Eddy Currents in Magnetic Cores and Laminations
Magnetic core materials, like silicon steel used in power transformers, are conductive, allowing the magnetic field to induce eddy currents within the material. These eddy currents lead to heating, necessitating measures to limit them. Power transformer cores are commonly constructed from stacked laminations—thin layers of magnetic material—arranged in shapes such as E-I, E-E, D-I, or L-L. The laminations are interlaced and coated with insulating material, preventing the core from appearing as a solid conductive block. This stacking method introduces gaps at the E-I interfaces, preventing eddy currents from flowing between laminations.

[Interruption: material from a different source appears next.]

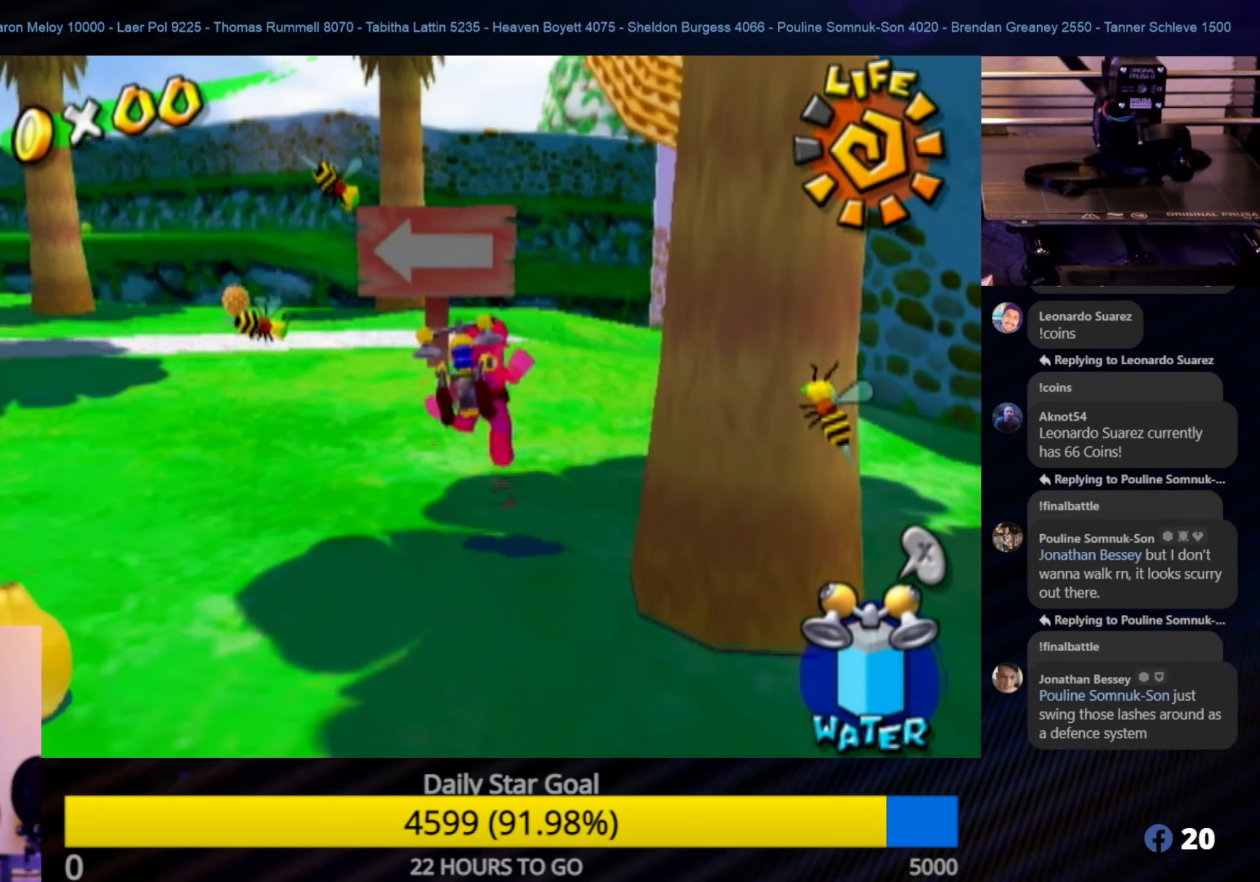
{"buttons": [], "left_stick": "up-right", "right_stick": "center", "events": [[17, "A", "up"], [150, "B", "down"], [317, "B", "up"], [450, "left_stick", "up-right"]]}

Audio transformers, requiring functionality across a broad frequency range, have core sizes related to lower-frequency voltages. Since flux swings at higher frequencies are minimal, lamination thickness doesn’t need to accommodate high-frequency losses. While solid-state circuitry has replaced many audio transformers, some higher-end equipment still uses them for the distinctive tone quality they provide.
Power distribution transformers, especially those dealing with electronic loads high in harmonic content, are often rated with a “k factor” to account for increased transformer core and copper losses. The k factor must be sufficiently high to prevent overheating caused by these loads. Despite advancements in technology, the unique characteristics of transformers still find applications in specific scenarios where their performance is valued.